The first parish priest was Father Hayes and from then on, all the services of the Catholic Church were carried out in St Anne’s. In 1979, with the rapid expansion of the parish another temporary church was built in Martello, called Holy Family. Meanwhile plans were afoot to build a more modern and larger church. After 9:00 a.m. mass on the first Sunday in May, the communicants would be taken in their finery for breakfast at Mrs O’Hagen’s tea rooms at the junction of Carrickhill Road and Strand Road. Mrs. O’Hagen provided the breakfast free of change, the tea rooms closed c.1964. He grandson, John Farrelly, was the first native of Portmarnock to be ordained a priest. Two year’s earlier St. Anne’s had its first local ordination, P.J. Somers had spent most of his life living in Portmarnock and was ordained by Bishop James Kavanagh. Father Leo Dolan was Portmarnock’s first resident priest and lived in a house built for him on the site of the Jameson School, which was demolished, in 1965. Tragically he accidentally drowned in 1970, having served the parish for five years. The new St. Anne’s Church was blessed and dedicated in 8th May 1983 by Archbishop Dermot Ryan. The cost was £374,000 and designed to seat 800 people. An interesting link between the tine church and the new one is the church bell which was originally donated in 1954 Mr. And Mrs. John Foy. John was a native of Portmarnock and they had both emigrated to the U.S.A.. When visiting in 1954 he offered to purchase the bell, which cost £80, from the Protestant Church in Castleisland, County Kerry. In 1982 the bell was transferred to the new church belfry.
Since the mid-20th century, different factors have possibly tended towards altered perceptions of Portmarnock parish area. Those factors include changed postal addressing, revised church parish areas and new housing developments around the edges. In the 19th century, the Ordnance Survey set out the boundaries of the Civil Parish and its ten internal townland divisions, on which subsequent local taxation and electoral arrangements were based. These townlands are Beechwood, Broomfield, Burrow, Carrickhill, Glebe, Grange, Hazlebrook, Portmarnock, Robswall and Saint Helens.

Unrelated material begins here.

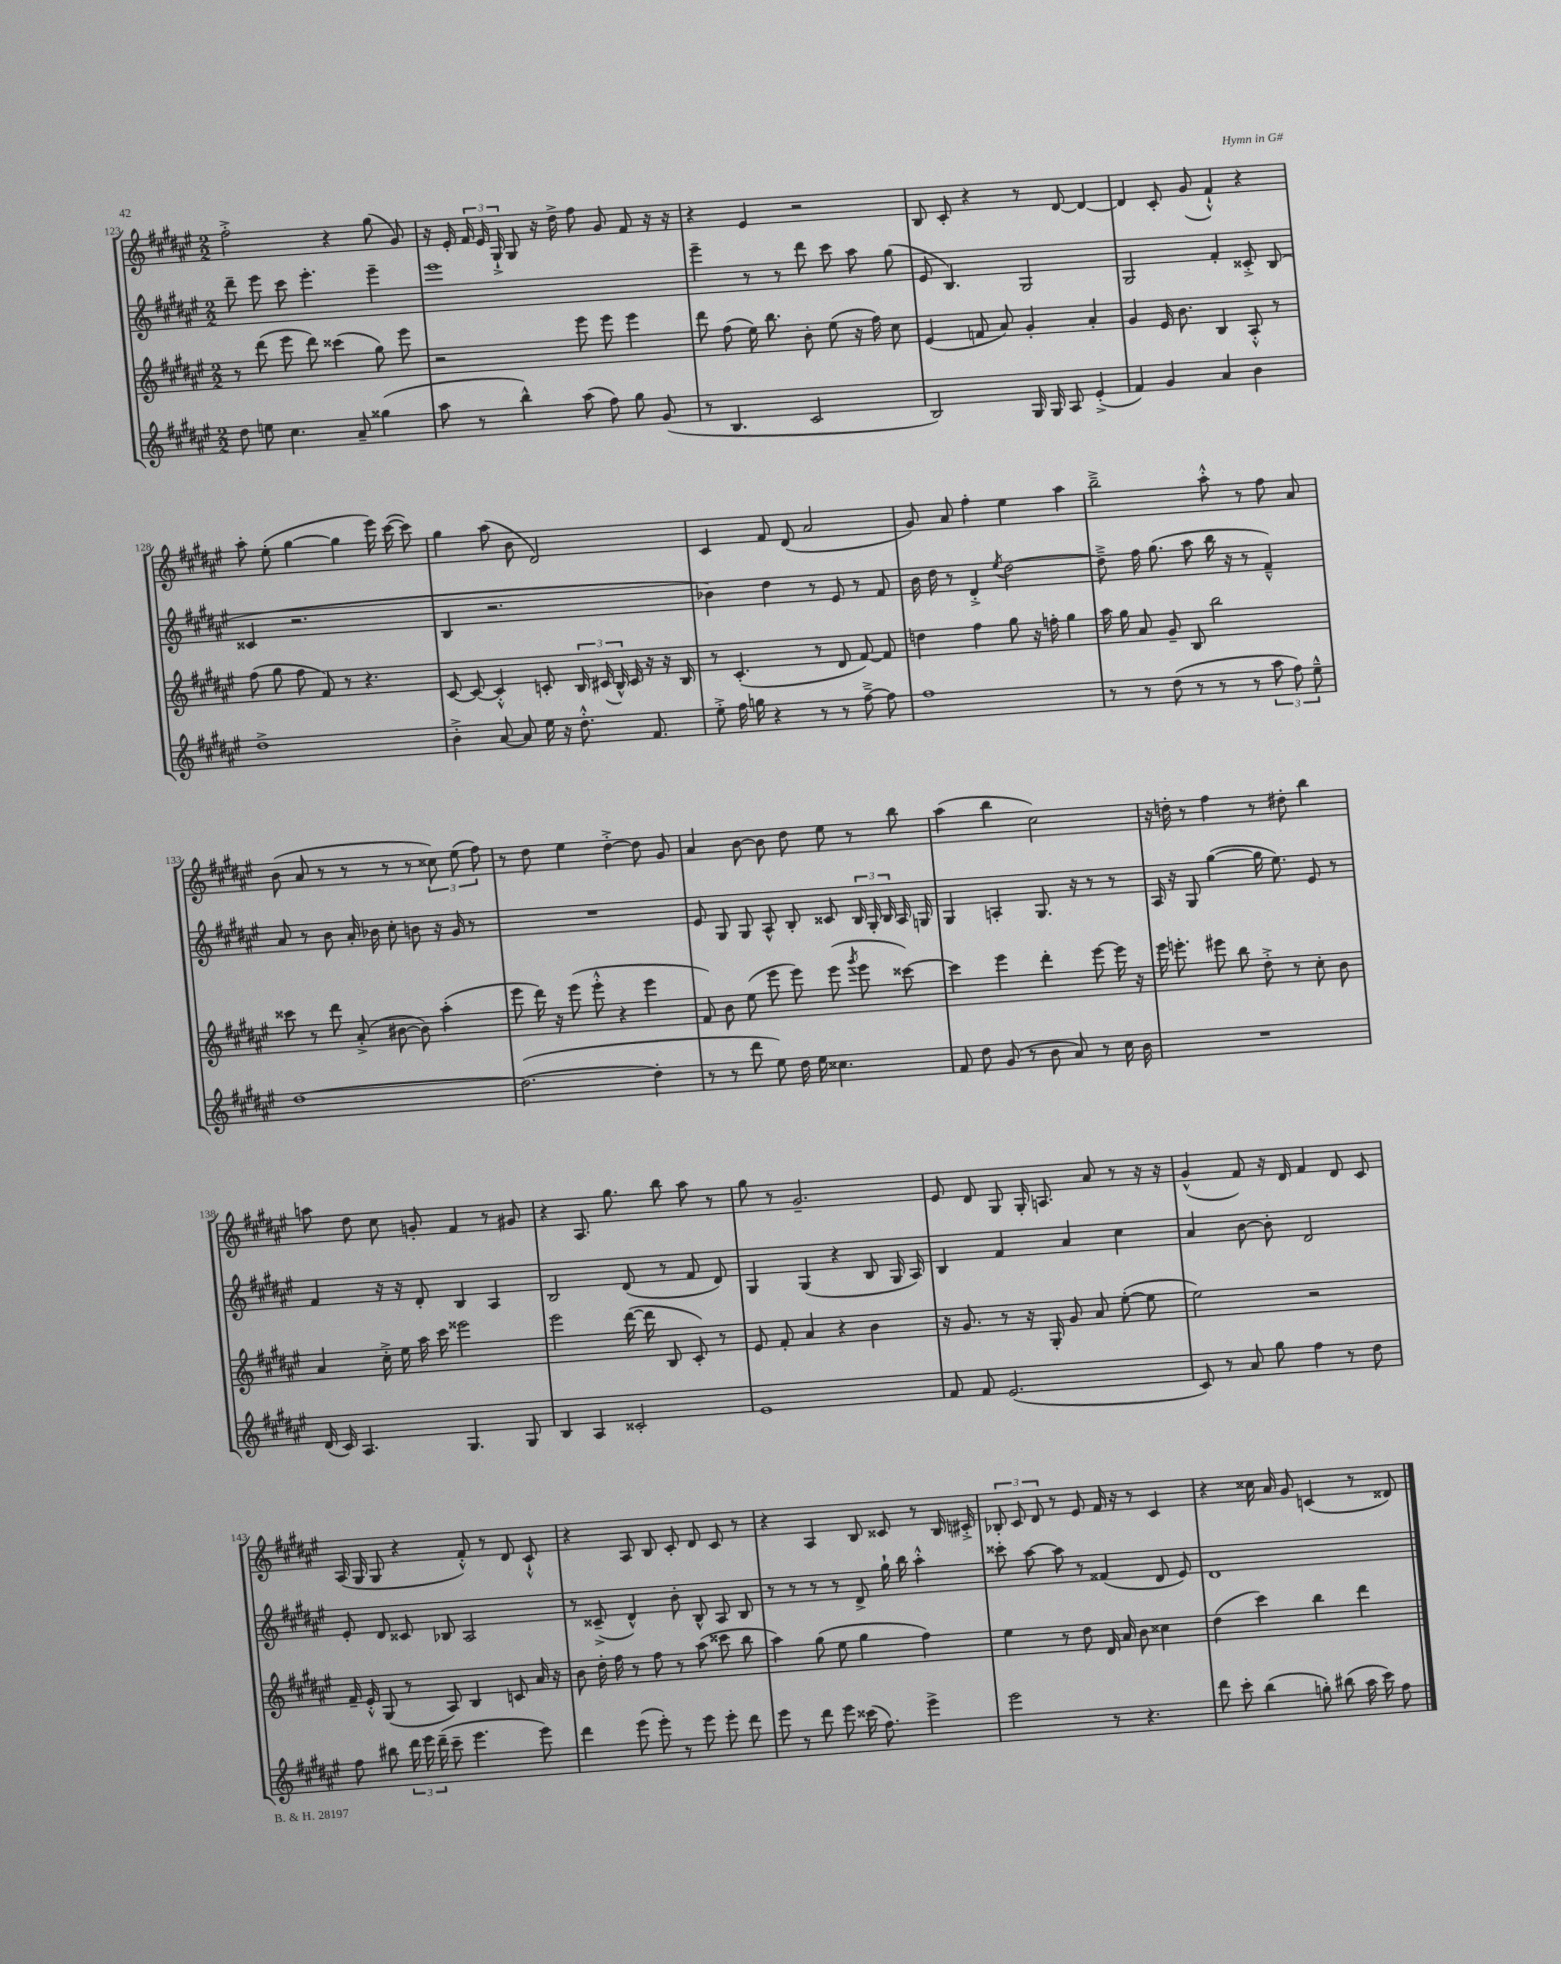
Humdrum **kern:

But time moves on and in 2005, following a public meeting, a “Refurbishment Committee” was formed. The creation of a centre aisle was proposed but with a new seating layout – it was suggested that a semi-circular arrangement would create a more inclusive area, encouraging more participation by the congregation in the liturgy. A survey of the roof revealed that not only did most of the tiles and felt need replacing, but the roof structure also itself had not withstood the winds of Portmarnock’s winters and had warped in some areas. So, there was now no alternative but to build a completely new roof.
Many more improvements were made – a new baptistery, centralisation of the tabernacle, new heating and lighting, wheelchair access to the sanctuary, a new shrine area and finally the restoration of the beautiful circular rose window which had been rescued from the tin church, before it was dismantled, by two parishioners, Geraldine Kretch and her husband Noel. It was David Sweeney who made the beautiful frame in which it is set. The centre pane shows the sacred host, and the surrounding panes depict symbols of the passion of Jesus.
The altar, tabernacle and lectern have images that are worth noting. The altar has the Holy Spirit, the host and grapes and sheaves of wheat – all symbols of the Eucharist. The lectern has images of the four evangelists: the lion for St. Matthew, the ox for St. Luke, the eagle for St. John and St. Matthew is seen as the tax collector. The tabernacle has the Lamb of God image with a road inviting us to follow him. The newly refurbished church was rededicated and blessed on September 22, 2007, by the Archbishop of Dublin, Very Rev. Diarmuid Martin.